我正在生成圖像文件的zip文件。但如果找不到圖像,則會生成例如java.util.zip.ZipException: ZIP file must have at least one entry的異常。我正在處理這個異常,但是生成了一個大小爲0的空zip。所以請幫我解決這個問題如何防止製作空的zip文件

try { 
     // create the ZIP file 

     ZipOutputStream out = getOutputStream(subpart, destinationZipPath); 

     /* 
     * ZipOutputStream out = new ZipOutputStream(new FileOutputStream(
     * destinationZipPath)); 
     */ 
     // compress the files 
     LOGGER.error("zip creation is started @" + new Date().toString()); 
     for (String fileNameDB : filesTobeZipped) { 
      // To check duplication of filename in zip creation 
      if (!filesHash.containsKey(fileNameDB)) { 
       filesHash.put(fileNameDB, fileNameDB); 
       File f = new File(sourceFolder + fileNameDB); 
       // to chk file is exists on physical location or not 
       if (f.exists()) { 
        if (fileCount >= batchFileLimit) { 
         out.close(); 
         subpart++; 
         out = getOutputStream(subpart, destinationZipPath); 
         fileCount = 0; 
         // overallSize=0; 
        } 
        FileInputStream in = new FileInputStream(f); 
        // add ZIP entry to output stream 
        out.putNextEntry(new ZipEntry(f.getName())); 
        // transfer bytes from the file to the ZIP file 
        int len; 
        while ((len = in.read(buf)) > 0) { 
         out.write(buf, 0, len); 
        } 
        // complete the entry 
        out.closeEntry(); 
        in.close(); 
        fileCount++; 
       } else { 
       } 
      } 

     } 
     // complete the ZIP file 
     out.close(); // Exception if fileCount=0; 
     return true; 
     // return zipfile; 
    } catch (IOException ex) { 
     return false; 
    } 

回答

2

難道你只是在檢測到第一個存在的文件後創建ZIP流。
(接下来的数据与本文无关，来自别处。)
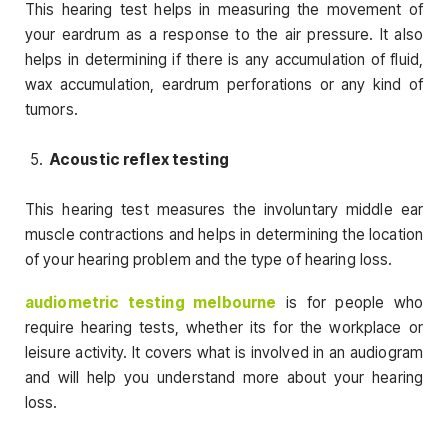
This hearing test helps in measuring the movement of
your eardrum as a response to the air pressure. It also
helps in determining if there is any accumulation of fluid,
wax accumulation, eardrum perforations or any kind of
tumors.
Acoustic reflex testing
This hearing test measures the involuntary middle ear
muscle contractions and helps in determining the location
of your hearing problem and the type of hearing loss.
audiometric testing melbourne
is for people who
require hearing tests, whether its for the workplace or
leisure activity. It covers what is involved in an audiogram
and will help you understand more about your hearing
loss.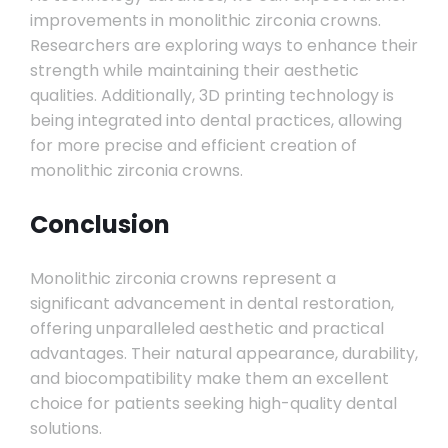
improvements in monolithic zirconia crowns.
Researchers are exploring ways to enhance their
strength while maintaining their aesthetic
qualities. Additionally, 3D printing technology is
being integrated into dental practices, allowing
for more precise and efficient creation of
monolithic zirconia crowns.
Conclusion
Monolithic zirconia crowns represent a
significant advancement in dental restoration,
offering unparalleled aesthetic and practical
advantages. Their natural appearance, durability,
and biocompatibility make them an excellent
choice for patients seeking high-quality dental
solutions.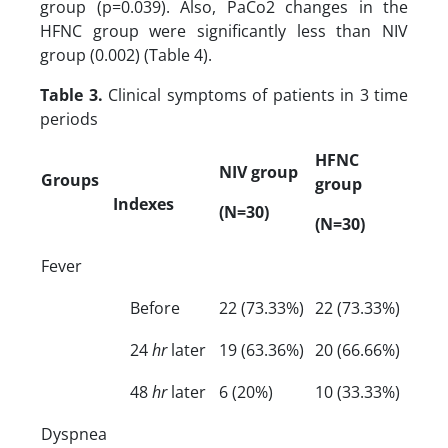
group (p=0.039). Also, PaCo2 changes in the
HFNC group were significantly less than NIV
group (0.002) (Table 4).
Table 3.
Clinical symptoms of patients in 3 time
periods
HFNC
NIV group
Groups
group
Indexes
(N=30)
(N=30)
Fever
Before
22 (73.33%)
22 (73.33%)
24
hr
later
19 (63.36%)
20 (66.66%)
48
hr
later
6 (20%)
10 (33.33%)
Dyspnea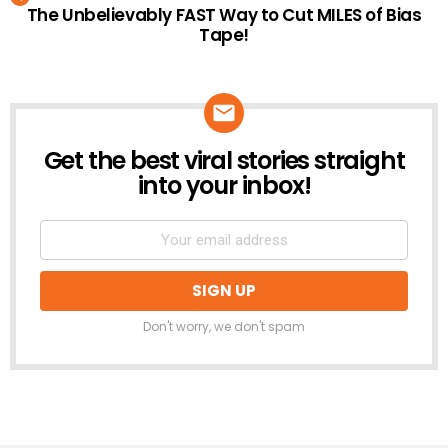
The Unbelievably FAST Way to Cut MILES of Bias
Tape!
Get the best viral stories straight
NEWSLETTER
into your inbox!
Don't worry, we don't spam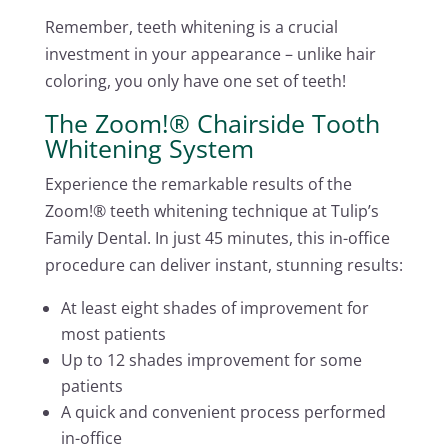
Remember, teeth whitening is a crucial
investment in your appearance – unlike hair
coloring, you only have one set of teeth!
The Zoom!® Chairside Tooth
Whitening System
Experience the remarkable results of the
Zoom!® teeth whitening technique at Tulip’s
Family Dental. In just 45 minutes, this in-office
procedure can deliver instant, stunning results:
At least eight shades of improvement for
most patients
Up to 12 shades improvement for some
patients
A quick and convenient process performed
in-office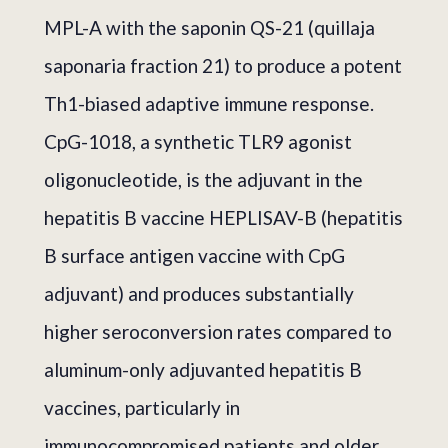
MPL-A with the saponin QS-21 (quillaja
saponaria fraction 21) to produce a potent
Th1-biased adaptive immune response.
CpG-1018, a synthetic TLR9 agonist
oligonucleotide, is the adjuvant in the
hepatitis B vaccine HEPLISAV-B (hepatitis
B surface antigen vaccine with CpG
adjuvant) and produces substantially
higher seroconversion rates compared to
aluminum-only adjuvanted hepatitis B
vaccines, particularly in
immunocompromised patients and older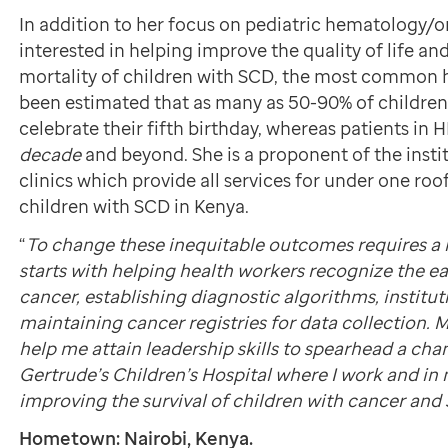
In addition to her focus on pediatric hematology/on
interested in helping improve the quality of life a
mortality of children with SCD, the most common h
been estimated that as many as 50-90% of children 
celebrate their fifth birthday, whereas patients in HI
decade
and beyond. She is a proponent of the inst
clinics which provide all services for under one roof
children with SCD in Kenya.
“
To change these inequitable outcomes requires a 
starts with helping health workers recognize the e
cancer, establishing diagnostic algorithms, institu
maintaining cancer registries for data collection. 
help me attain leadership skills to spearhead a cha
Gertrude’s Children’s Hospital where I work and in 
improving the survival of children with cancer and
Hometown: Nairobi, Kenya.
就像

ZipOutputStream out = null; 

for (String fileNameDB : filesTobeZipped) { 
    if (new File(fileNameDB).exists()) { 
     if (out == null) { 
      out= ZipOutputStream out = getOutputStream(subpart, destinationZipPath); 
     } 

     // do other operations 
    } 
} 
0

你可以這樣來做:

ZipOutputStream out = null; 
try { 
    out = getOutputStream(subpart, destinationZipPath); 
    ... 
    out.close(); // Exception if fileCount=0; 
    return true; 
    // return zipfile; 
} catch (IOException ex) { 
    if (out != null) { 
     out.close(); 
    } 
    destinationZipPath.toFile().delete(); // Or whatever is appropriate. 
    return false; 
} 

也許更好的辦法是有一個try-catch中循環。並檢查文件的數量。

然後你可以使用try-with-resources。